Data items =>
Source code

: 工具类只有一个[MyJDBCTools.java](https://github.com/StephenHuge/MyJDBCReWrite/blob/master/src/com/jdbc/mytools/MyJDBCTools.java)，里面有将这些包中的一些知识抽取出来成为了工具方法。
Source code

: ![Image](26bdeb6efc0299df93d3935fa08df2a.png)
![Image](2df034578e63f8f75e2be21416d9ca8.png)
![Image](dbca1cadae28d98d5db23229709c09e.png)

Task description => Where a line of the entries holds the string "Image", include it in the count, and give only the final number.

Result => 3